** PROBLEM STATEMENT **
Transcribe all of the data exactly. Omit the pictures.

** DATA SHOWN **
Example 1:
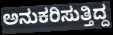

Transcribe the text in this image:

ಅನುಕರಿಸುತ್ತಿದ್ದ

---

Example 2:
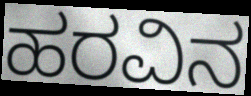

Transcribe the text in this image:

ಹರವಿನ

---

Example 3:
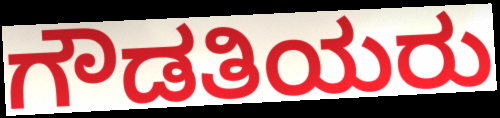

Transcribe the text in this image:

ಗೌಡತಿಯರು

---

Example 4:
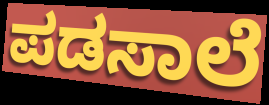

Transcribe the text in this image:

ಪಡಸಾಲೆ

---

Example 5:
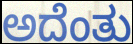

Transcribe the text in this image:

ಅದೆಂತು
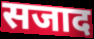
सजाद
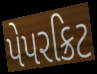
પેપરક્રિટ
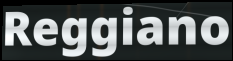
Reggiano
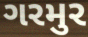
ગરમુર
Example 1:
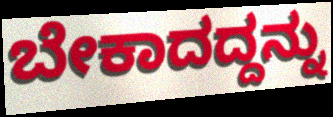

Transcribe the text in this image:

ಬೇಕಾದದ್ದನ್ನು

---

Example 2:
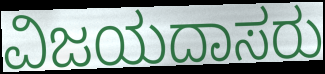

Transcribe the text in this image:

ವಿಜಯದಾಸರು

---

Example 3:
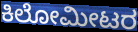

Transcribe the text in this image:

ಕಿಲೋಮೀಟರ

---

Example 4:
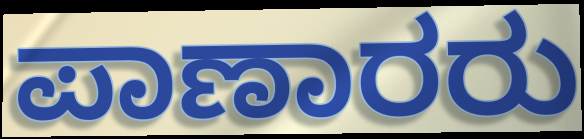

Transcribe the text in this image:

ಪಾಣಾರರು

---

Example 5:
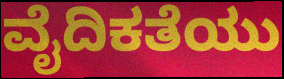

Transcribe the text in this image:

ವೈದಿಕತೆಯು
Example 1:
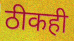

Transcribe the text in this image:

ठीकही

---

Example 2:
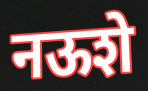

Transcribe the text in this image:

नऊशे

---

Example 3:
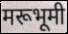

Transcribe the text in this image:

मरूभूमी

** ANSWER **
Example 1:

Transcribe the text in this image:

ಅನುಕರಿಸುತ್ತಿದ್ದ

---

Example 2:

Transcribe the text in this image:

ಹರವಿನ

---

Example 3:

Transcribe the text in this image:

ಗೌಡತಿಯರು

---

Example 4:

Transcribe the text in this image:

ಪಡಸಾಲೆ

---

Example 5:

Transcribe the text in this image:

ಅದೆಂತು
सजाद
પેપરક્રિટ
Reggiano
ગરમુર
Example 1:

Transcribe the text in this image:

ಬೇಕಾದದ್ದನ್ನು

---

Example 2:

Transcribe the text in this image:

ವಿಜಯದಾಸರು

---

Example 3:

Transcribe the text in this image:

ಕಿಲೋಮೀಟರ

---

Example 4:

Transcribe the text in this image:

ಪಾಣಾರರು

---

Example 5:

Transcribe the text in this image:

ವೈದಿಕತೆಯು
Example 1:

Transcribe the text in this image:

ठीकही

---

Example 2:

Transcribe the text in this image:

नऊशे

---

Example 3:

Transcribe the text in this image:

मरूभूमी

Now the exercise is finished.